── Extract provided

# How to hook up stuff to a Mac Book



## mhoffperson (Jun 5, 2005)

My daughter just got a Mac Book for college. My PC laptop has a docking station to which I've attached a monitor, keyboard, printer, speakers, internet cable and power supply. The Mac Book does not have a dock option and the salesman was not very informed on how to set up a desk system so that she can do as I've done with my laptop. 

Any ideas on where I can get information on the best way to set her up? I was thinking a USB hub/splitter of some sort might do the trick.

Thanks in advance for any help.


----------



## kenneth2k1 (Oct 9, 2003)

Not sure if Macs have a docking station, but they all have USB ports and video outs. However, if I remember correctly, the new Mac Books have a mini DVI out and I don't know if they would come with an analog or regular DVI adapter.


----------



## VegasACF (May 27, 2005)

mhoffperson said:


> My daughter just got a Mac Book for college. My PC laptop has a docking station to which I've attached a monitor, keyboard, printer, speakers, internet cable and power supply. The Mac Book does not have a dock option and the salesman was not very informed on how to set up a desk system so that she can do as I've done with my laptop.
> 
> Any ideas on where I can get information on the best way to set her up? I was thinking a USB hub/splitter of some sort might do the trick.
> 
> Thanks in advance for any help.


A USB hub (make sure it's USB 2.0-compatible, just so you get the most bang for your buck--USB 2.0 can handle non-2.0 format, but the opposite is not true) is a good start for various and sundry connectivity issues. You might also consider a FireWire hub, should she have the need.

I don't know which MacBook you got her, but chances are it has Bluetooth capability. That would be the way _I_ would go for peripherals such as a keyboard and mouse.

As for video, if you need an adaptor you can find anything you'd ever need at Dr. Bott. And the prices aren't bad, either.


----------

────
── Dataset records

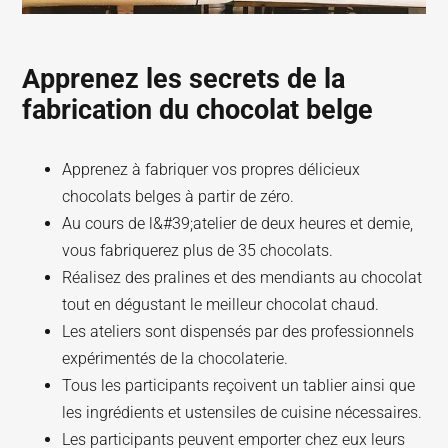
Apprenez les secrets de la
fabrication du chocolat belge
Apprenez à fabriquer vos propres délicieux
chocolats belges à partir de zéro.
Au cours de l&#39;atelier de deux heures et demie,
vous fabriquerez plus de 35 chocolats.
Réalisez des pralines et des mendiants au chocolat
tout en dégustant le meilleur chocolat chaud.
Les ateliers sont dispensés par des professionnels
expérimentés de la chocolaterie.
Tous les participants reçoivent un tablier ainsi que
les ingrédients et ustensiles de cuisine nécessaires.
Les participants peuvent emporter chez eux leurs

────
── Dataset records

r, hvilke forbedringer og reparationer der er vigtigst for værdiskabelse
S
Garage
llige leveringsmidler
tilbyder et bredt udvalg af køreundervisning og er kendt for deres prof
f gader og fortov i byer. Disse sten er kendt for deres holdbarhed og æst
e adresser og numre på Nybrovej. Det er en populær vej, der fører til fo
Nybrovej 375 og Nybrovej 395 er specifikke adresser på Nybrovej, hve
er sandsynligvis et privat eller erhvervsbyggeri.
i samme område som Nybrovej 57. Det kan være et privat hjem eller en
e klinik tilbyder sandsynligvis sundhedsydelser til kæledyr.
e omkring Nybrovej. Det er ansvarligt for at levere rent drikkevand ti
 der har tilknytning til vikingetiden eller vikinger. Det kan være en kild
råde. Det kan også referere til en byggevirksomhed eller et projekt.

────

> [About this task]:
In the forum thread about connecting peripherals to a MacBook, which source is recommended for finding a video adaptor?

> [Response to the exercise]:
Dr. Bott